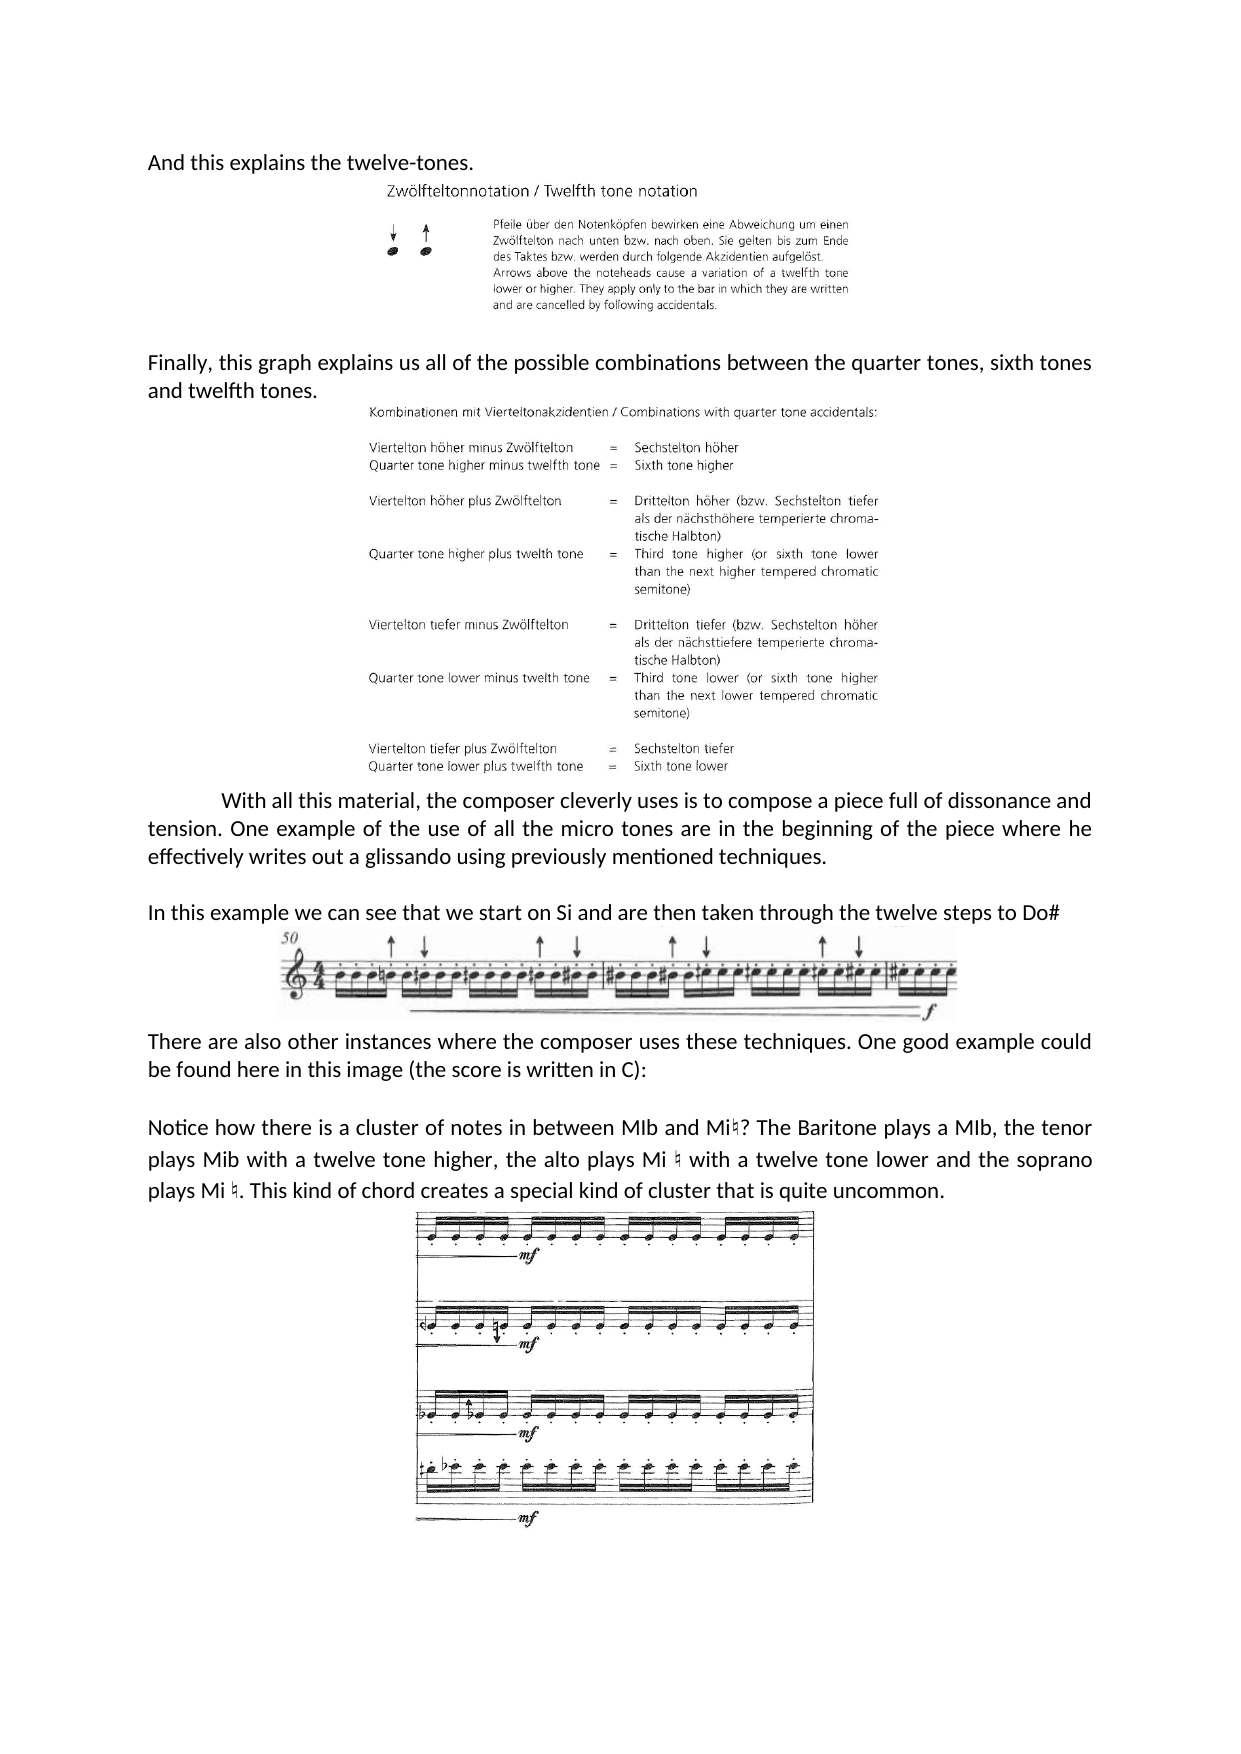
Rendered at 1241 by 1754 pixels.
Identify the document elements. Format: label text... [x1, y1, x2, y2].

picture [415, 1205, 820, 1530]
picture [366, 175, 869, 314]
text Notice how there is a cluster of notes in between MIb and Mi♮? The Baritone plays a MIb, the tenor plays Mib with a twelve tone higher, the alto plays Mi ♮ with a twelve tone lower and the soprano plays Mi ♮. This kind of chord creates a special kind of cluster that is quite uncommon. [148, 1111, 1093, 1205]
text There are also other instances where the composer uses these techniques. One good example could be found here in this image (the score is written in C): [148, 1027, 1093, 1083]
text Finally, this graph explains us all of the possible combinations between the quarter tones, sixth tones and twelfth tones. [148, 348, 1093, 404]
picture [348, 403, 887, 781]
text And this explains the twelve-tones. [148, 148, 1093, 176]
text In this example we can see that we start on Si and are then taken through the twelve steps to Do# [148, 898, 1093, 926]
picture [277, 926, 958, 1022]
text With all this material, the composer cleverly uses is to compose a piece full of dissonance and tension. One example of the use of all the micro tones are in the beginning of the piece where he effectively writes out a glissando using previously mentioned techniques. [148, 786, 1093, 870]
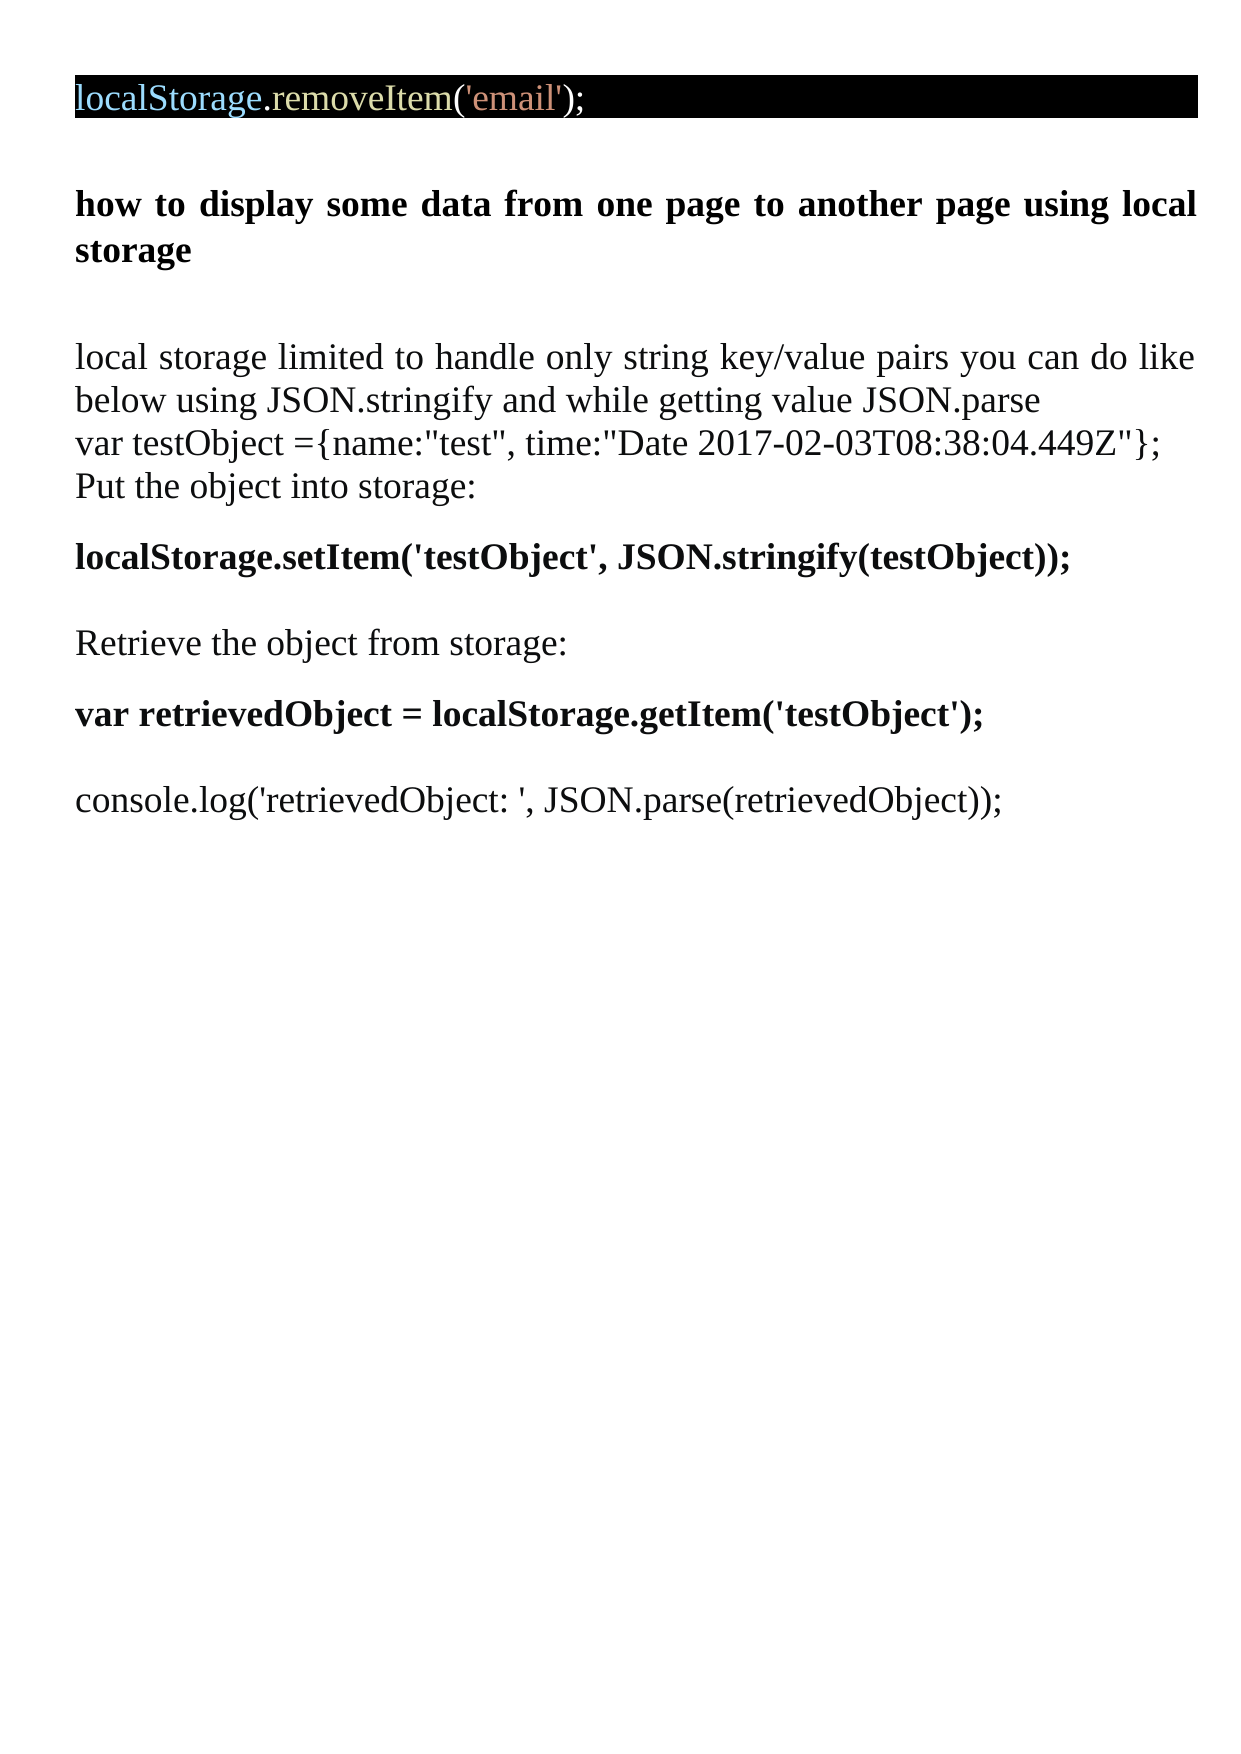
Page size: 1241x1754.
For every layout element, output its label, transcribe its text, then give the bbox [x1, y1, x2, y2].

text var testObject ={name:"test", time:"Date 2017-02-03T08:38:04.449Z"}; [75, 421, 1198, 464]
text Put the object into storage: [75, 464, 1198, 507]
text var retrievedObject = localStorage.getItem('testObject'); [75, 691, 1198, 734]
text Retrieve the object from storage: [75, 621, 1198, 664]
text how to display some data from one page to another page using local storage [75, 181, 1198, 271]
text localStorage.removeItem('email'); [75, 75, 1198, 118]
text localStorage.setItem('testObject', JSON.stringify(testObject)); [75, 534, 1198, 577]
text local storage limited to handle only string key/value pairs you can do like below using JSON.stringify and while getting value JSON.parse [75, 334, 1198, 421]
text console.log('retrievedObject: ', JSON.parse(retrievedObject)); [75, 777, 1198, 821]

-.-.-

Request — Retype the full listing above precisely. Exclude each picture you find in it.

Exercise output —
Rendered at 1241 by 1754 pixels.
Identify the document elements. Format: label text... [x1, y1, x2, y2].

picture [415, 1205, 820, 1530]
picture [366, 175, 869, 314]
text Notice how there is a cluster of notes in between MIb and Mi♮? The Baritone plays a MIb, the tenor plays Mib with a twelve tone higher, the alto plays Mi ♮ with a twelve tone lower and the soprano plays Mi ♮. This kind of chord creates a special kind of cluster that is quite uncommon. [148, 1111, 1093, 1205]
text There are also other instances where the composer uses these techniques. One good example could be found here in this image (the score is written in C): [148, 1027, 1093, 1083]
text Finally, this graph explains us all of the possible combinations between the quarter tones, sixth tones and twelfth tones. [148, 348, 1093, 404]
picture [348, 403, 887, 781]
text And this explains the twelve-tones. [148, 148, 1093, 176]
text In this example we can see that we start on Si and are then taken through the twelve steps to Do# [148, 898, 1093, 926]
picture [277, 926, 958, 1022]
text With all this material, the composer cleverly uses is to compose a piece full of dissonance and tension. One example of the use of all the micro tones are in the beginning of the piece where he effectively writes out a glissando using previously mentioned techniques. [148, 786, 1093, 870]
Page size: 1241x1754.
For every layout element, output its label, transcribe its text, then give the bbox [x1, y1, x2, y2].

text var testObject ={name:"test", time:"Date 2017-02-03T08:38:04.449Z"}; [75, 421, 1198, 464]
text Put the object into storage: [75, 464, 1198, 507]
text var retrievedObject = localStorage.getItem('testObject'); [75, 691, 1198, 734]
text Retrieve the object from storage: [75, 621, 1198, 664]
text how to display some data from one page to another page using local storage [75, 181, 1198, 271]
text localStorage.removeItem('email'); [75, 75, 1198, 118]
text localStorage.setItem('testObject', JSON.stringify(testObject)); [75, 534, 1198, 577]
text local storage limited to handle only string key/value pairs you can do like below using JSON.stringify and while getting value JSON.parse [75, 334, 1198, 421]
text console.log('retrievedObject: ', JSON.parse(retrievedObject)); [75, 777, 1198, 821]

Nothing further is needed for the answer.